Let's forget about the psychophysical aspect of the ear mechanism & focus on Auditory Scene Analysis or ASA. This is the area of study, first started by Bregman in 1990 or so, which is concerned with how we make sense of the vibrations of the eardrums & create an auditory scene from these signals. Much like we create a visual scene from the impact of photons on the rods & cone cells in the eyes, we create an auditory scene from the two streams of electrical signals coming from both ears.

Now, when you think about it, this is a highly complex & interesting problem that the brain has to try to solve - to continuously create a fully realistic, moving auditory scene that maps the auditory objects in that scene & follow their change through time.
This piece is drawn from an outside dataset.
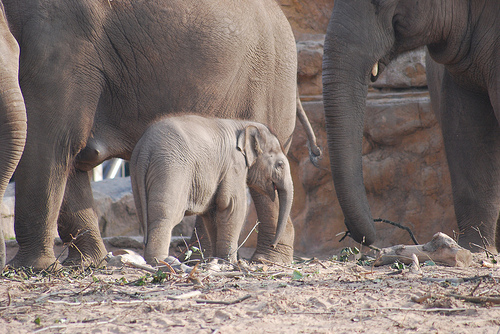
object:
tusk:
[360, 58, 381, 87]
In other words close your eyes & listen - you will hear & be able to locate all the sonic objects around you, including the size of the room, etc. just from the electrical waves being generated in the ears. Think about it - this is the equivalent of sitting at a corner of a swimming pool & being able to use only the waves hitting this corner to sense how many people are in the pool, where they are & where they're moving to, what they're doing, how big the pool is, etc.

The idea of ASA seems to have its genesis in trying to answer the question that the "Cocktail Party Effect" gives rise to - how do we follow one conversation among all the other conversations & noise at a party. The audio signals from all sources are hitting the ear at the same time as the audio signal from the conversation so how do we isolate & associate the signals that belong to just the followed conversation from among all the rest i.e how do we form an auditory object & follow it in the face of changing signals & changing surrounding auditory signals?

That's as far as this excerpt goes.